Last hours of the session

ST. PAUL, MN (KTTC-DT) -- In just two hours this year's legislative session will be officially closed.

And it was one to remember as lawmakers continues to work to the very end to fix the state's nearly $5 billion budget deficit.

The major sticking point between Governor Pawlenty and the Democratic-controlled legislature was a $1 billion tax plan.

The governor is sticking by his promise to not sign a bill that would raise taxes while Democrats said the state needs a new way of collecting more revenue.

Top Democrats and Governor Tim Pawlenty met in a closed-door meeting in the last hours of the session.

"We met about 15 after 12 for about an hour. We had good conversation, all cordial. I think everybody's just searching for some kind of ground here," said Sen. Dave Senjem.

What remains is $2.7 billion and two sides divided on how to close that gap.

"What we're doing is looking at backing down a little bit on our revenue and also putting together some of the shifts that we need in order to make sure that the budget is balanced," said Rep. Andy Welti.

The main sticking point? Taxes. The governor has promised to not sign anything with a tax increase.

"We're really down to the same place we were toward the beginning of the session. Will there be a billion dollar tax increase or won't there be? The governor says there won't be a billion dollar tax increase. We're waiting to see if the Democratic leadership comes back with another alternative," said Rep. Randy Demmer.

If nothing is agreed upon by the midnight deadline then the governor will use his executive power to make the final cuts needed to balance the budget.

"I think that people will, not agree with the level of cuts that will have to be made under the unallotment so I'm really hoping that the governor comes to the table and that he will work with us to compromise," said Welti.

Regardless of what happens in the final hours of the session, local legislators say this session was tough. When they walked in, January, they faced a $5 billion deficit.

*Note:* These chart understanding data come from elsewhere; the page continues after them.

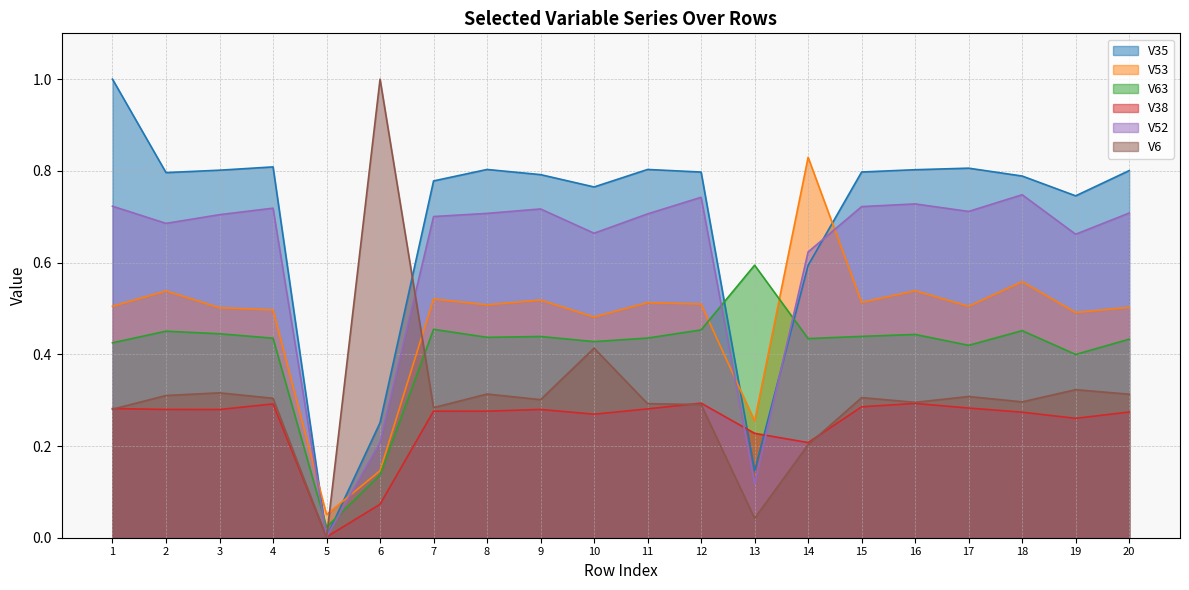

After their last crossing, which series has the higher values: V52 or V6?

V52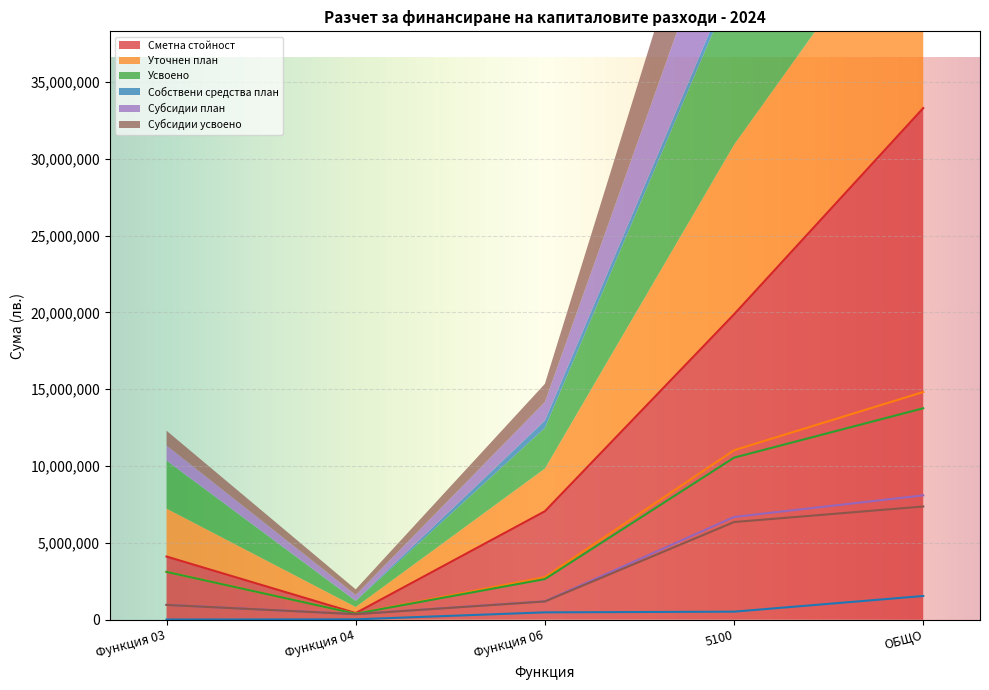

True or false: Субсидии план and Сметна стойност intersect in this chart.

False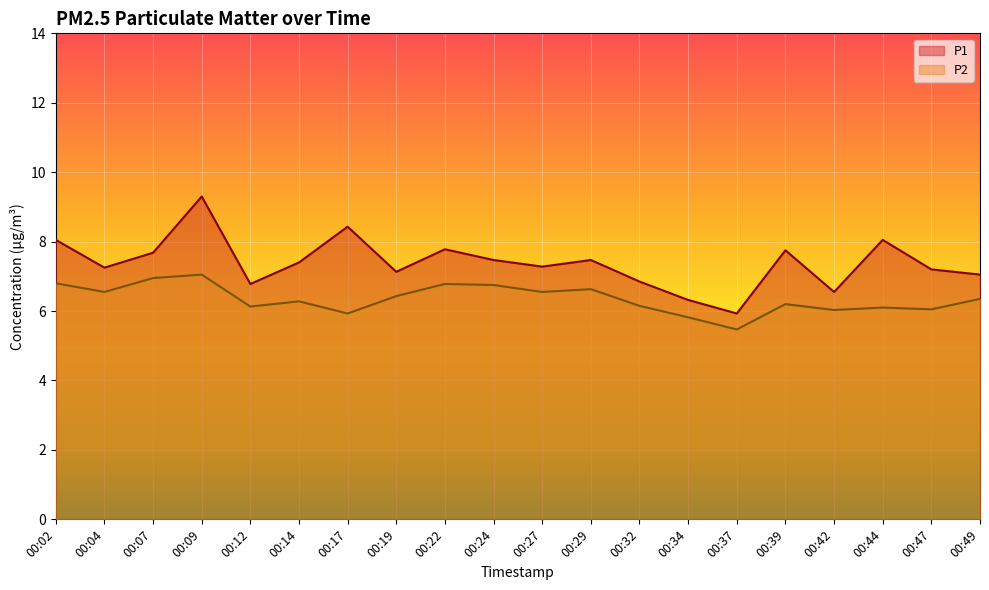

What is the value of the P2 point at the 10th from the left?

6.8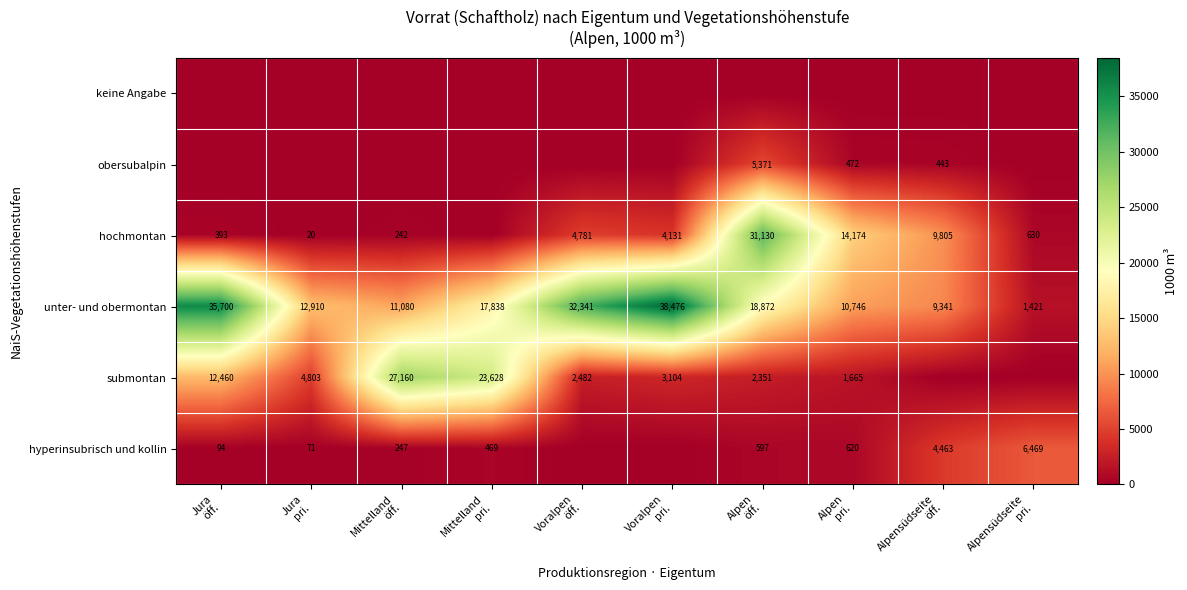

True or false: unter- und obermontan has a value of 11080 at Mittelland öff..

True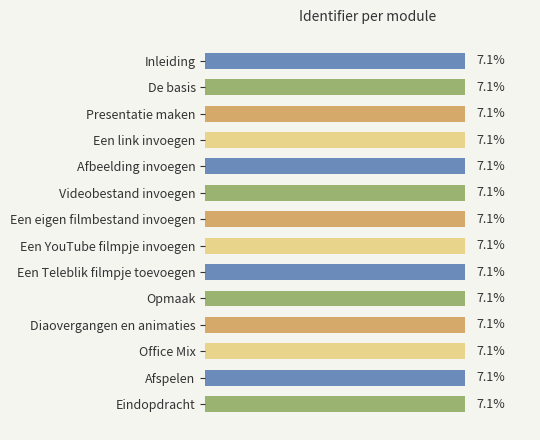

What is the label of the 5th bar from the top?

Afbeelding invoegen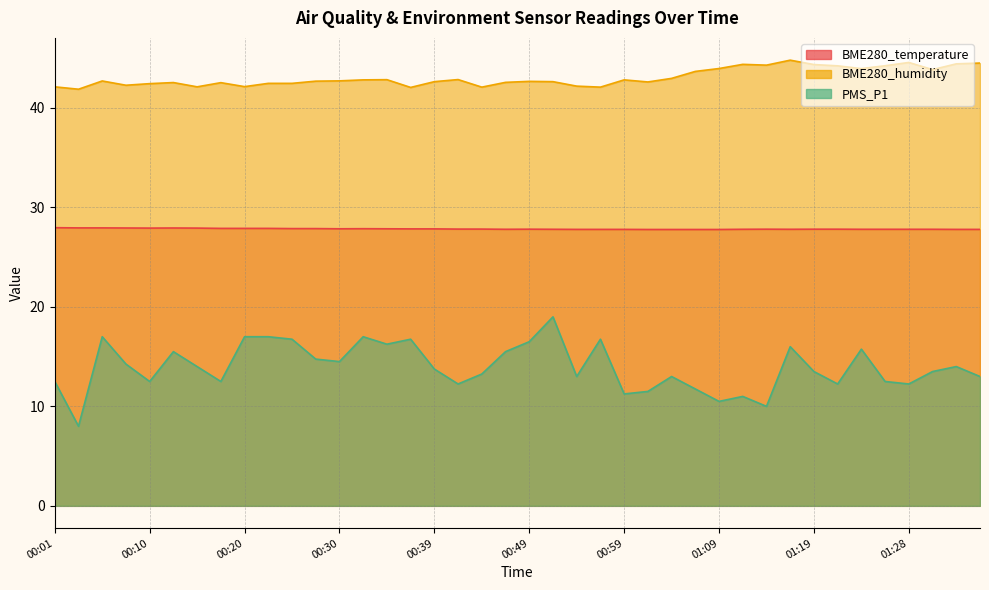

What is the difference between the BME280_humidity values at 00:57 and 00:42?

0.8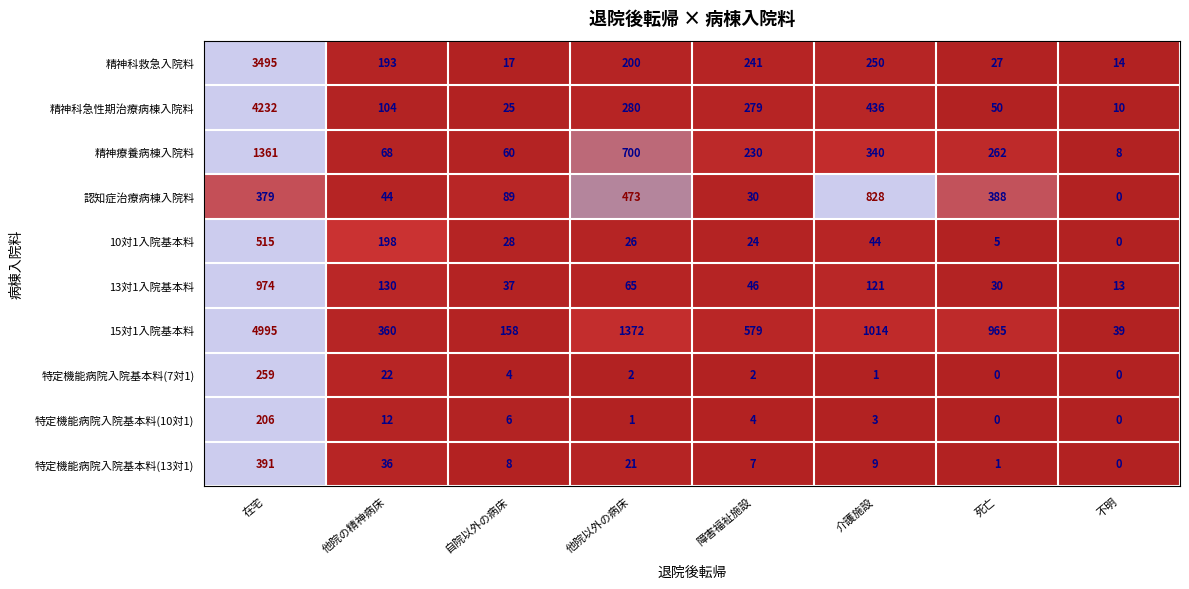

Is it true that 精神科急性期治療病棟入院料 equals 1712 at 在宅?

False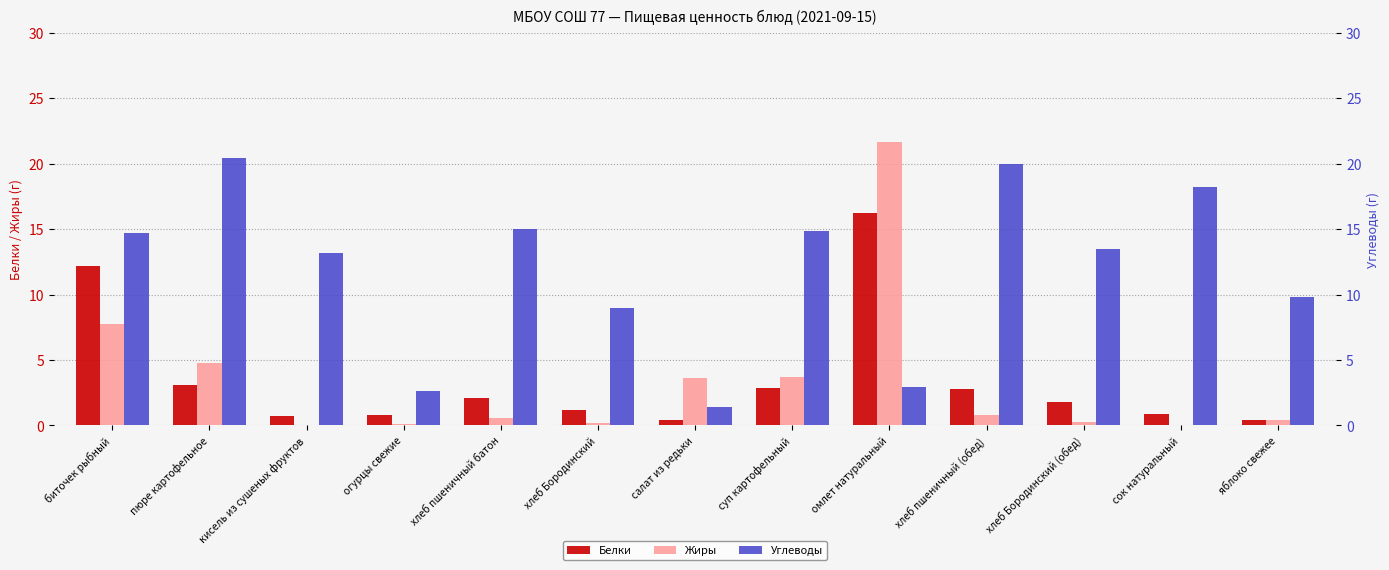

What position from the right is огурцы свежие?

10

"No other group of legislators have ever faced such a profound deficit situation. We've worked hard, we've tried to make this thing work," said Senjem.

"We're going to see some pretty dramatic changes in government in order to become more efficient and to save the taxpayers money," said Welti.

The session will end at midnight officially.

The governor says he won't call a special session.

Instead, he will be ready to use emergency, executive powers to cut spending on his own.